Act Justly - Love Mercifully - Walk Humbly


Wednesday, April 25, 2012

Hodge to the Podge

Although I have a lot to say, little of it has any substance. Still, I have things to say…or blog, rather. These days I seem to be treating my web page as an ongoing post-it note. There are just some things that go on in the day to day that I don’t want to forget so I’m jotting it down in cyber world.

*This morning I attempted to read ‘Jesus Calling’ devotional with the three boys after Dallas had already left. The two older boys were very attentive, which isn’t usually the norm. It may or may not have had something to do with me keeping Dayne in a headlock in order to fulfill my purpose. When it was over, I asked to pray with them. Dagen offered, instead, and it went something like this –

Dear Jesus,

Thank you for this day. Please be with us at school and be with Mommy and Daddy at work. Thank you for always loving us, no matter what we do. Even if we kill someone, we know that you still love us. Thank you for that because we know that you will never stop loving us, even if we kill someone. I pray that we will always follow you and that we’ll live in you….er, I mean, you’ll live in us. Yeah, inside us, not you. Okay. Amen.

Oh gosh. I have to admit that I was a little, uh, concerned after that prayer. I mean, we teach these boys that a sin is a sin and, in God’s eyes, no one sin is worse than another but….um….hmmm. So I just took a moment, praised him for his awesome, honest prayer and then proceeded to clarify that just because we know that we can’t ever lose God’s love, it is not a license to kill. He said he understood and we went on our way but, in the moment, it was a little, well, awkward.

### Items
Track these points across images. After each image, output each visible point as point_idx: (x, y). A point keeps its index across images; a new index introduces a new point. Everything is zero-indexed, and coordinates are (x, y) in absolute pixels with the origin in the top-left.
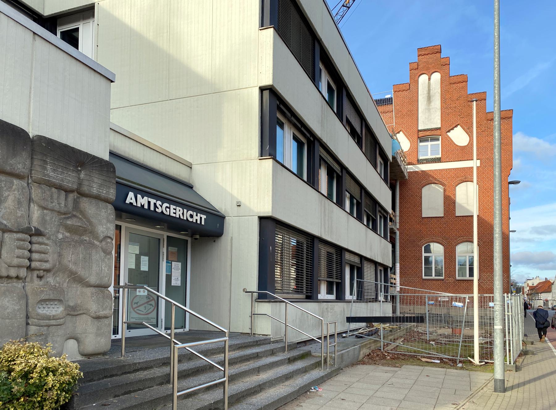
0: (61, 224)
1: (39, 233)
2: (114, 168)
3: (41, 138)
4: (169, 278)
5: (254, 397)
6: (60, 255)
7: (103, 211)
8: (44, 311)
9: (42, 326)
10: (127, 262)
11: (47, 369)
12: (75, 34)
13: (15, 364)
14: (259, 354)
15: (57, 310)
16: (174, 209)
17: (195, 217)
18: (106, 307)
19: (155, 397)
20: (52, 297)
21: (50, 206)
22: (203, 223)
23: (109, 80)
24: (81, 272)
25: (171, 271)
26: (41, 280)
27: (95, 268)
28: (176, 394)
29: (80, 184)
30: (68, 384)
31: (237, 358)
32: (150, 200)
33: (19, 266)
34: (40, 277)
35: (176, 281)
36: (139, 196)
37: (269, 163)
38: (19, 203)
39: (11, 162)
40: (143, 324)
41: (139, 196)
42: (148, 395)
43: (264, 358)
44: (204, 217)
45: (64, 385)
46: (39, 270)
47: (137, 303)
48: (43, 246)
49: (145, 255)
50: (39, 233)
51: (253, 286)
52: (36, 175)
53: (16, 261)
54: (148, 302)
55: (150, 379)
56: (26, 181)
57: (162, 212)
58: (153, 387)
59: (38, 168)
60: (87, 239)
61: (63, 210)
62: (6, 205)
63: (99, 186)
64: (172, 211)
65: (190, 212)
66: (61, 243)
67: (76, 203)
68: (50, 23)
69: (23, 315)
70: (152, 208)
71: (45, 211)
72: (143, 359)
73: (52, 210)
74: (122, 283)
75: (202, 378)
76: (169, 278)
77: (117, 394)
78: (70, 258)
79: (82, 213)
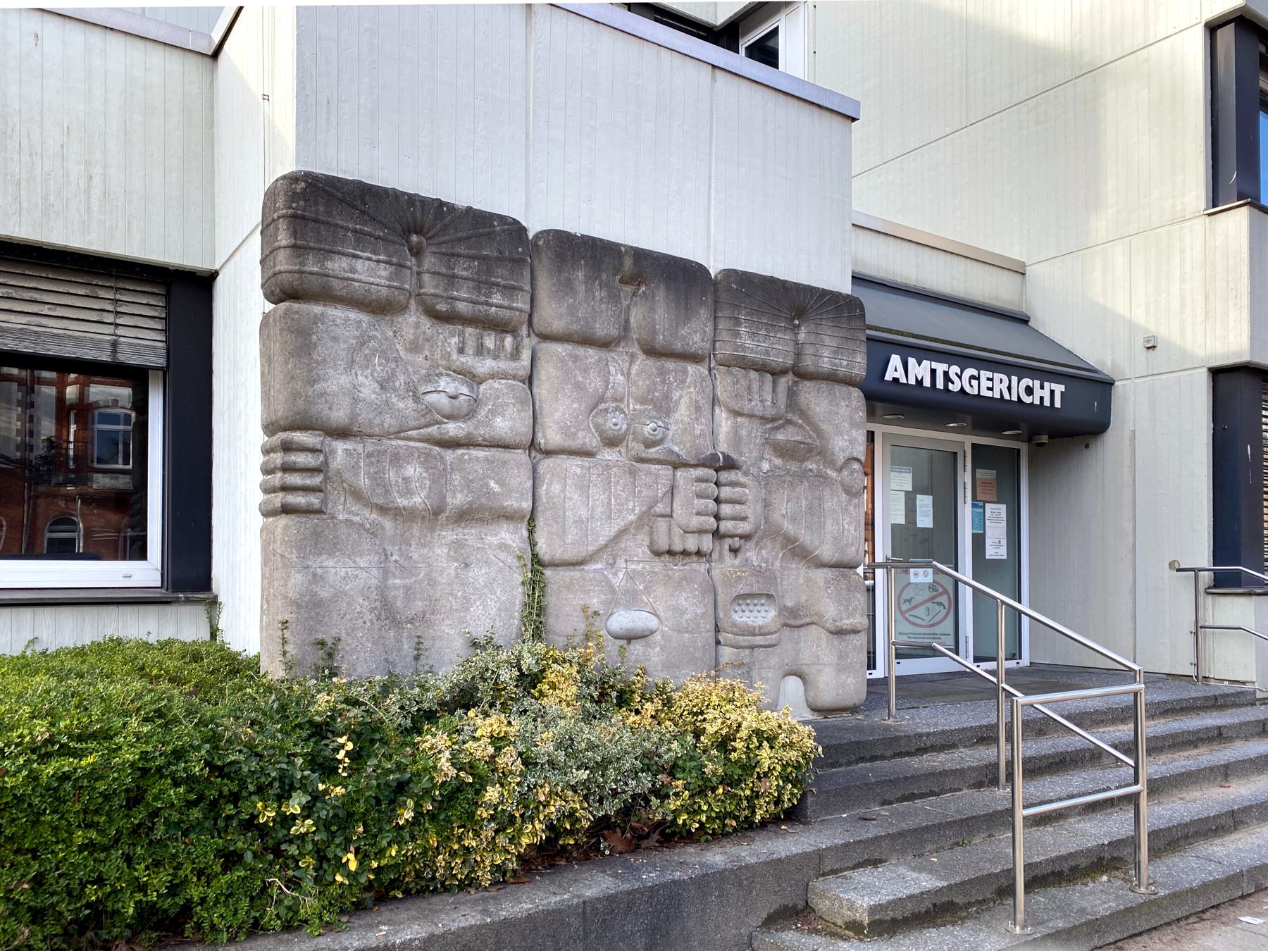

### Work to do
1) Summarize the blog post in three sentences.
2) Write out, word for word, the part of the blog post that opens with the words containing "Although I have" and closes with "in cyber world.".

### Answers for the exercise
1) The writer treats the blog as an ongoing post-it note for everyday things they don't want to forget. One morning, after reading the "Jesus Calling" devotional with the three boys, the writer asked to pray with them, and Dagen offered a prayer thanking Jesus for loving them no matter what, even if they kill someone. The writer praised the honest prayer, then clarified that knowing they can never lose God's love is not a license to kill, and found the moment a little awkward.

2)
Although I have a lot to say, little of it has any substance. Still, I have things to say…or blog, rather. These days I seem to be treating my web page as an ongoing post-it note. There are just some things that go on in the day to day that I don’t want to forget so I’m jotting it down in cyber world.